-- EXERCISE DATA follows --

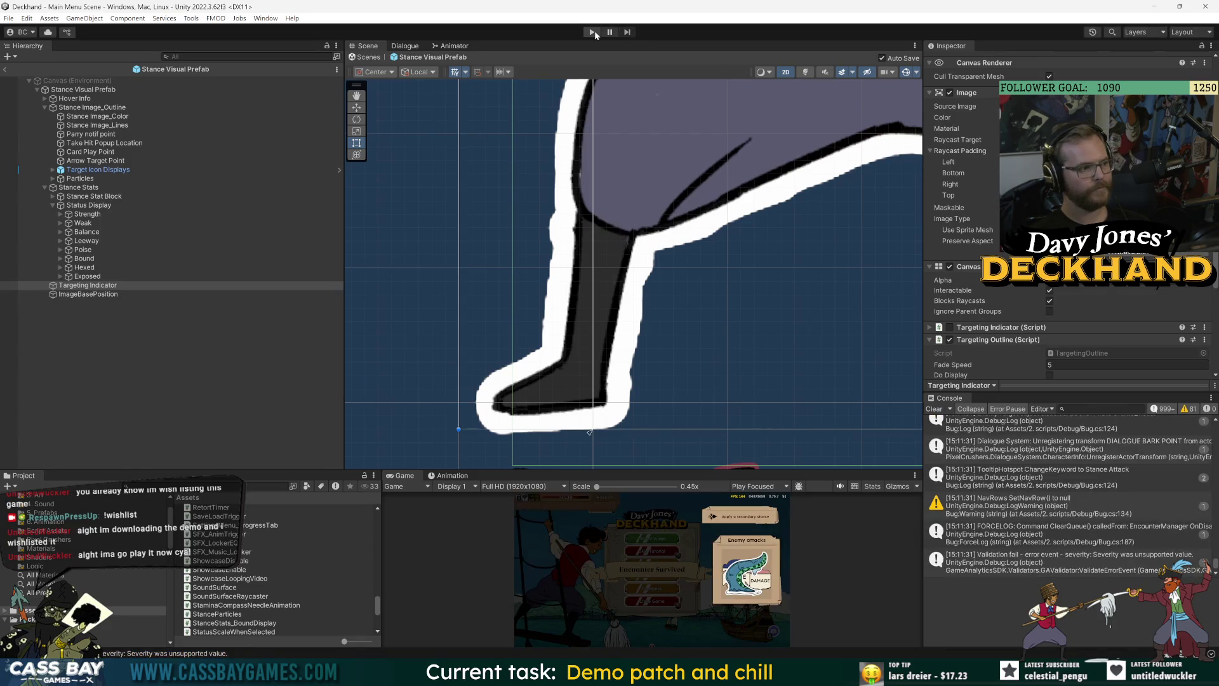
# Step: Start the game, enlarge the Game view, and choose Continue Voyage to reach the wave 1 combat
pyautogui.click(594, 32)
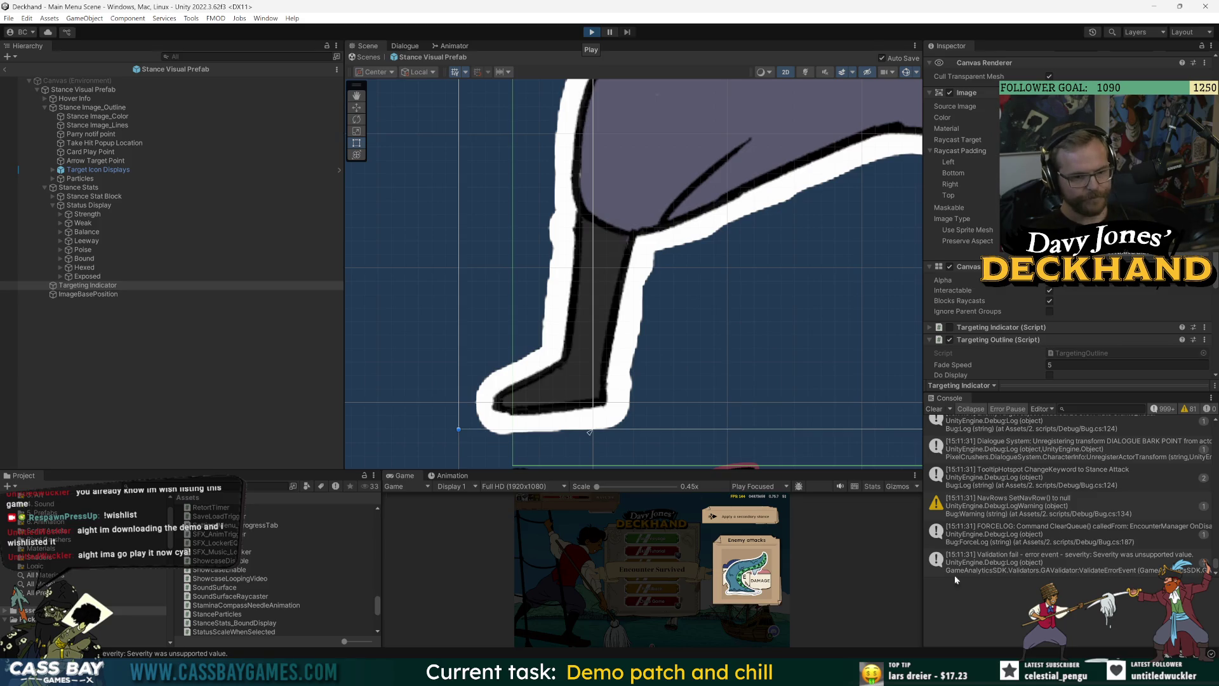
pyautogui.moveTo(760, 471); pyautogui.dragTo(735, 319)
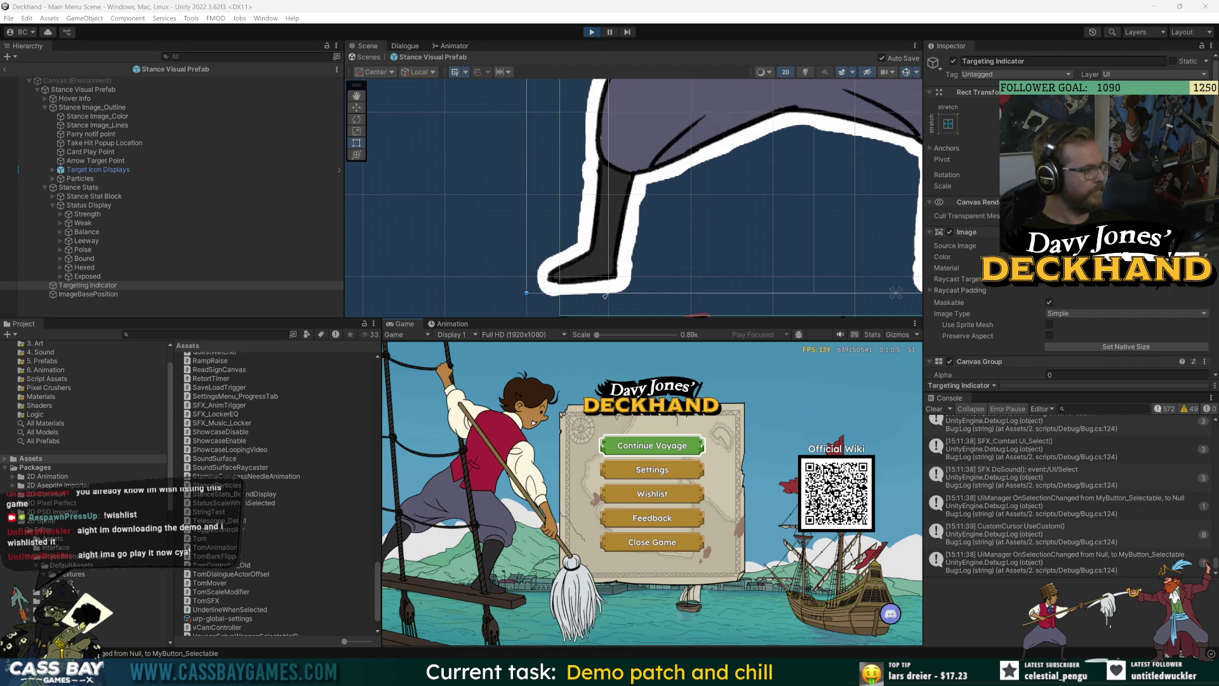
pyautogui.click(653, 445)
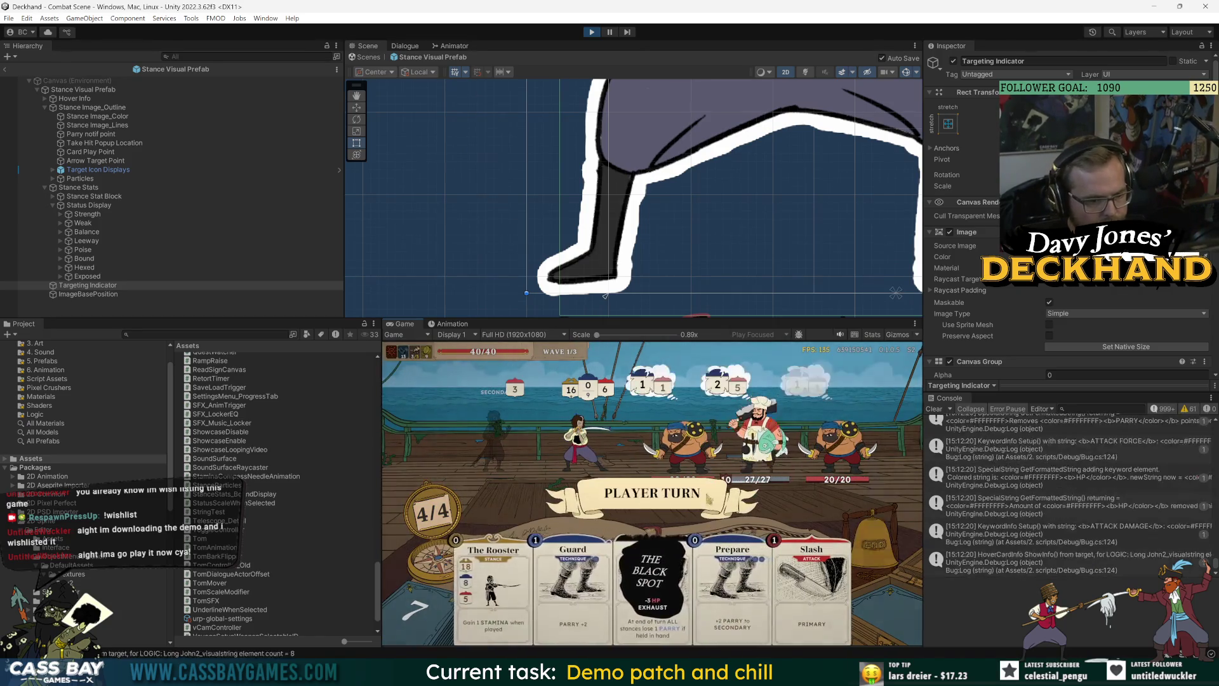
# Step: Play The Rooster and Guard, dismiss the Broken Stance tip, and end the turn
pyautogui.click(493, 559)
pyautogui.click(574, 512)
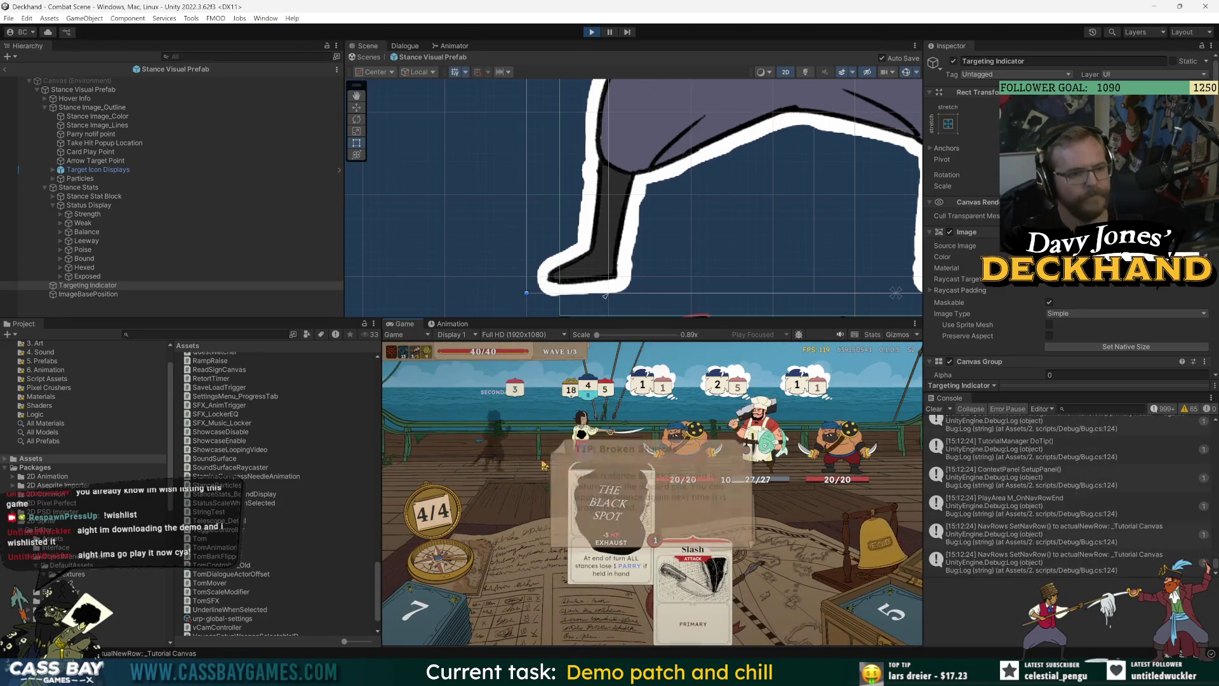
pyautogui.click(648, 525)
pyautogui.click(857, 546)
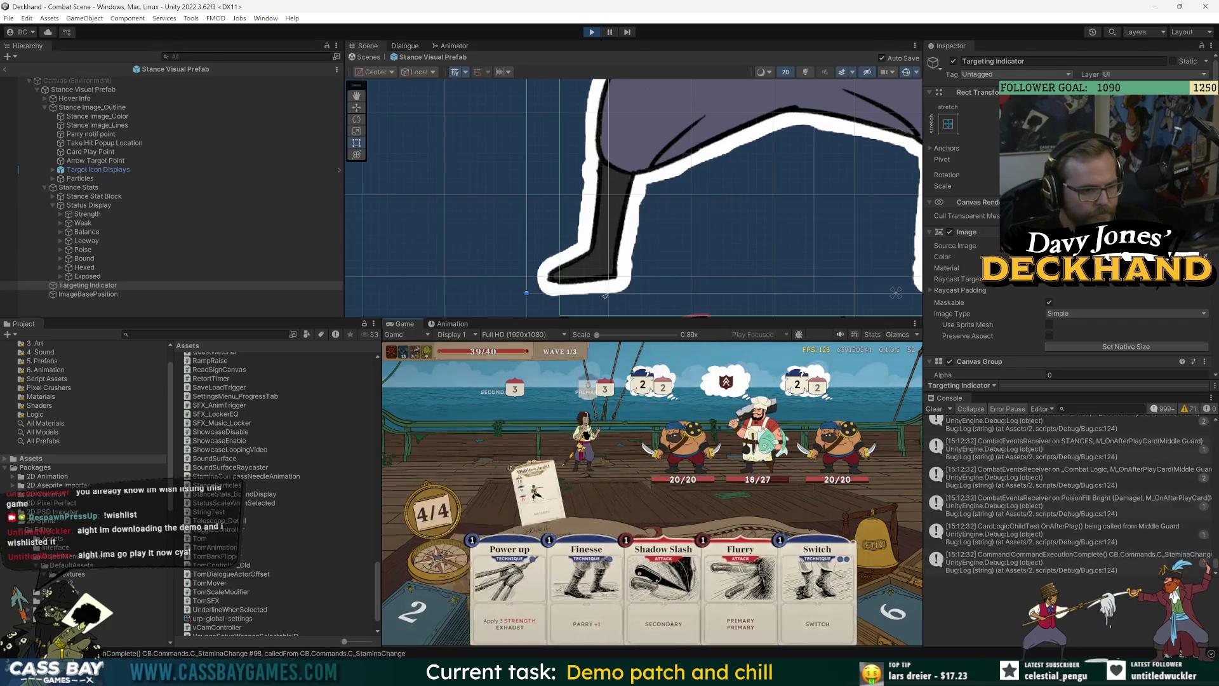
# Step: Defeat the left pirate with Power up, Finesse, Flurry and Shadow Slash, then check the stance info
pyautogui.press('1')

-- EXERCISE DATA concluded --

■ EXERCISE DIRECTIONS
Give every line of the data above again as it stands; the pictures stay out.

■ EXERCISE SOLUTION
# Step: Start the game, enlarge the Game view, and choose Continue Voyage to reach the wave 1 combat
pyautogui.click(594, 32)
pyautogui.moveTo(760, 471); pyautogui.dragTo(735, 319)
pyautogui.click(653, 445)
# Step: Play The Rooster and Guard, dismiss the Broken Stance tip, and end the turn
pyautogui.click(493, 559)
pyautogui.click(574, 512)
pyautogui.click(648, 525)
pyautogui.click(857, 546)
# Step: Defeat the left pirate with Power up, Finesse, Flurry and Shadow Slash, then check the stance info
pyautogui.press('1')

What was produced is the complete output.